As he urged his colleagues to vote on the bill they assembled in 1993, Birmingham told his colleagues they had no time to waste: “Too many of our kids are mired in systems of mediocrity or abject failure.”
And indeed, on June 15, 1993, the Supreme Judicial Court ruled in favor of students. Chief Justice Paul Liacos wrote for the majority that “the Commonwealth has a duty to provide an education for all its children, rich and poor, in every city and town of the Commonwealth at the public school level.”

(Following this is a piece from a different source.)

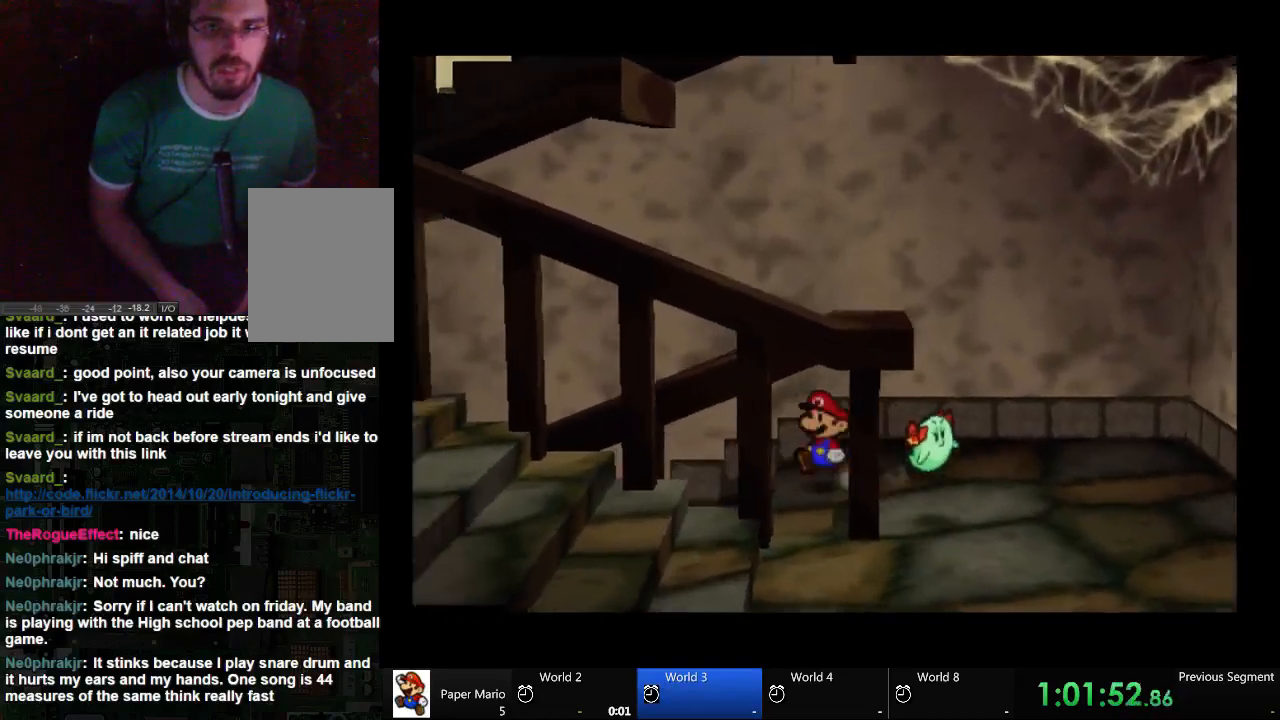
{"buttons": [], "left_stick": "left", "right_stick": "center", "events": [[33, "left_stick", "left"]]}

The ruling went on to say:
…while the present statutory and financial schemes purport to provide equal educational opportunity in the public schools for every child, rich or poor, the reality is that children in the less affluent communities (or in the less affluent parts of them) are not receiving their constitutional entitlement of education as intended and mandated by the framers of the Constitution.
Three days later, Gov. William Weld signed the Education Reform Act into law.
Funding And Accountability
That law reflected the “hand-in-hand” approach proposed by state business leaders two years earlier.
First, it overhauled the way schools were funded.
Before, education funding had been mostly on a given district’s revenue from property taxes. That meant wealthy communities ended up having a lot more to spend on their schools than did their less affluent neighbors.
Today, Birmingham takes pride in the law’s leveling effects: “We basically equalized the amount of funding spent on kids’ education — whether you lived in Weston or Brockton or Chelsea or Lexington.” (Birmingham is now a senior fellow in education at the conservative-leaning Pioneer Institute.)
The law pumped $2 billion into public schools over 10 years. A much larger percentage went into poor districts, but every community got at least a little bump in funds — which likely helped sell the bill to lawmakers around the state.
Recently, some lawmakers have been pushing to update the new funding mechanism, and a funding bill has passed the state Senate.
But it’s the other side of the “grand bargain” that has proven more controversial: the accountability measures it introduced.
The first of those was the Massachusetts Comprehensive Assessment System, or the MCAS test. It would become a dominant and high-stakes metric of school performance in this state (though the original bill did not specify the nature of that test, or exactly how it should be used — that came later).
“I look back at pre-1993, pre-ed reform, we had certain hunches on which schools were doing well and which were not — but we didn’t have any data to back that up,” Birmingham said.